This review summarizes sleep deprivation, breathing regulation during sleep, and the outcomes of its destabilization. Breathing as an automatically regulated task consists of different basic anatomic and physiological parts. As the human body goes through the different stages of sleep, physiological changes in the breathing mechanism are present. Sleep disorders, such as obstructive sleep apnea-hypopnea syndrome, are often associated with sleep-disordered breathing and sleep deprivation. Hypoxia and hypercapnia coexist with lack of sleep and undermine multiple functions of the body (e.g., cardiovascular system, cognition, immunity). Among the general population, athletes suffer from these consequences more during their performance. This concept supports the beneficial restorative effects of a good sleeping pattern.
The mechanism of breathing includes air flow through the passages of the respiratory system due to pressure gradients that are formed by contraction of the diaphragm and the thoracic muscles. Air flows from a region of higher pressure to a region of lower pressure. Respiration involves the interplay between three different pressures: the atmospheric, the interalveolar, and the intrapleural pressure. Inspiration is the active phase of respiration and the result of muscle contraction, and expiration is the passive phase in calm state. Regulation of respiratory system is subconscious and determines rhythmic rotation between inspiration and expiration and ventilation (breathing frequency and depth)
Sleep state is associated with significant changes in respiratory physiology, including ventilatory responses to hypoxia and hypercapnia, upper airway, and intercostal muscle tone, and tidal volume and minute ventilation. These changes are further magnified in certain disease states, such as chronic obstructive pulmonary disease, restrictive respiratory disorders, neuromuscular conditions, and cardiac diseases
Sleep-disordered breathing (SDB), which causes sleep deprivation and intermittent hypoxia, encompasses a broad spectrum of sleep-related breathing disorders, including obstructive sleep apnea (OSA), central sleep apnea (CSA), as well as sleep-related hypoventilation and hypoxemia. Relative hypotonia of respiratory muscles, body posture changes, and altered ventilatory control result in additional physiologic changes contributing to hypoventilation
Hypercapnia, hypoxemia, and negative intrathoracic pressure swings lead to increased sympathetic response in order to maintain the normal air flow followed by hyperventilation.
Breathing is an automatic function and is regulated, according to the metabolic demands, by the autonomic nervous system (ANS) and, more specifically, by the respiratory center (RC), a central pattern generator (CPG) located in medulla oblongata along with the other vital reflexes. Cortical–medullary circuits furthermore guarantee that voluntary control of breathing is possible
Upon loss of cortical functions without the loss of the medullary CPG, however, control is maintained by the latter.

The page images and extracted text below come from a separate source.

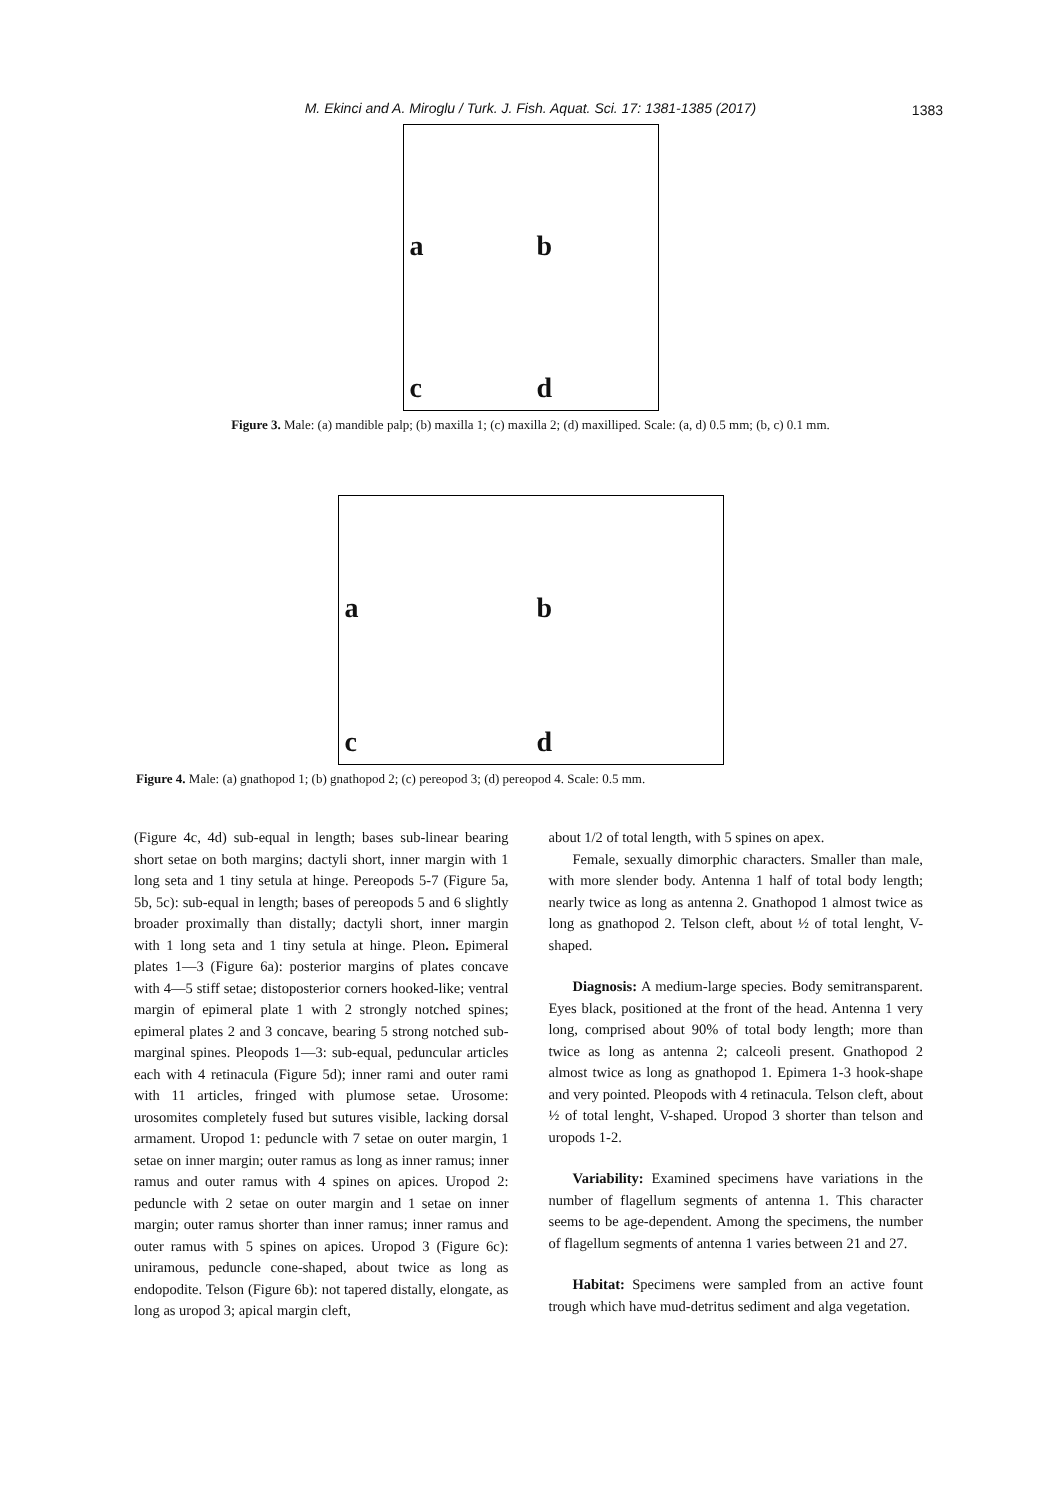M. Ekinci and A. Miroglu / Turk. J. Fish. Aquat. Sci. 17: 1381-1385 (2017) 1383
a
b
c
d
Figure 3. Male: (a) mandible palp; (b) maxilla 1; (c) maxilla 2; (d) maxilliped. Scale: (a, d) 0.5 mm; (b, c) 0.1 mm.
a
b
c
d
Figure 4. Male: (a) gnathopod 1; (b) gnathopod 2; (c) pereopod 3; (d) pereopod 4. Scale: 0.5 mm.
(Figure 4c, 4d) sub-equal in length; bases sub-linear bearing short setae on both margins; dactyli short, inner margin with 1 long seta and 1 tiny setula at hinge. Pereopods 5-7 (Figure 5a, 5b, 5c): sub-equal in length; bases of pereopods 5 and 6 slightly broader proximally than distally; dactyli short, inner margin with 1 long seta and 1 tiny setula at hinge. Pleon. Epimeral plates 1—3 (Figure 6a): posterior margins of plates concave with 4—5 stiff setae; distoposterior corners hooked-like; ventral margin of epimeral plate 1 with 2 strongly notched spines; epimeral plates 2 and 3 concave, bearing 5 strong notched sub-marginal spines. Pleopods 1—3: sub-equal, peduncular articles each with 4 retinacula (Figure 5d); inner rami and outer rami with 11 articles, fringed with plumose setae. Urosome: urosomites completely fused but sutures visible, lacking dorsal armament. Uropod 1: peduncle with 7 setae on outer margin, 1 setae on inner margin; outer ramus as long as inner ramus; inner ramus and outer ramus with 4 spines on apices. Uropod 2: peduncle with 2 setae on outer margin and 1 setae on inner margin; outer ramus shorter than inner ramus; inner ramus and outer ramus with 5 spines on apices. Uropod 3 (Figure 6c): uniramous, peduncle cone-shaped, about twice as long as endopodite. Telson (Figure 6b): not tapered distally, elongate, as long as uropod 3; apical margin cleft,
about 1/2 of total length, with 5 spines on apex.
Female, sexually dimorphic characters. Smaller than male, with more slender body. Antenna 1 half of total body length; nearly twice as long as antenna 2. Gnathopod 1 almost twice as long as gnathopod 2. Telson cleft, about ½ of total lenght, V-shaped.
Diagnosis: A medium-large species. Body semitransparent. Eyes black, positioned at the front of the head. Antenna 1 very long, comprised about 90% of total body length; more than twice as long as antenna 2; calceoli present. Gnathopod 2 almost twice as long as gnathopod 1. Epimera 1-3 hook-shape and very pointed. Pleopods with 4 retinacula. Telson cleft, about ½ of total lenght, V-shaped. Uropod 3 shorter than telson and uropods 1-2.
Variability: Examined specimens have variations in the number of flagellum segments of antenna 1. This character seems to be age-dependent. Among the specimens, the number of flagellum segments of antenna 1 varies between 21 and 27.
Habitat: Specimens were sampled from an active fount trough which have mud-detritus sediment and alga vegetation.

Breathing is maintained during sleep, but its regulation differs from wakefulness
The progression through sleep stages is accompanied by a sequence of physiological changes based on chemoreceptor and baroreceptor reflexes
Chemoreceptors are divided into peripheral and central. Chemoreflex input consist of peripheral (carotid and aortic bodies), which reflect the concentrations of arterial O2, and of central receptors, which are sensitive to CO2 and H+ changes in the CSF
Consequently, the ventilatory feedback control system of the chemoreflex is vulnerable to rapid fluctuations of this input, similar to those that occur during NREM sleep
Two additional respiratory control centers exist in the medulla: the vasomotor (VMC) that regulates blood pressure and the cardiac center (cardioinhibitory and cardioacceleratory centers) for the regulation of heart rate. The three centers are interconnected to function coordinately for the release not only of the chemoreflex but also for the baroreflex
The baroreceptor reflex is activated when blood pressure is found increased by the baroreceptors in walls of carotid internal artery and of aorta and vasodilation occurs (inhibition of VMC) as well as decreased heart rate (stimulation of cardioinhibitory centers).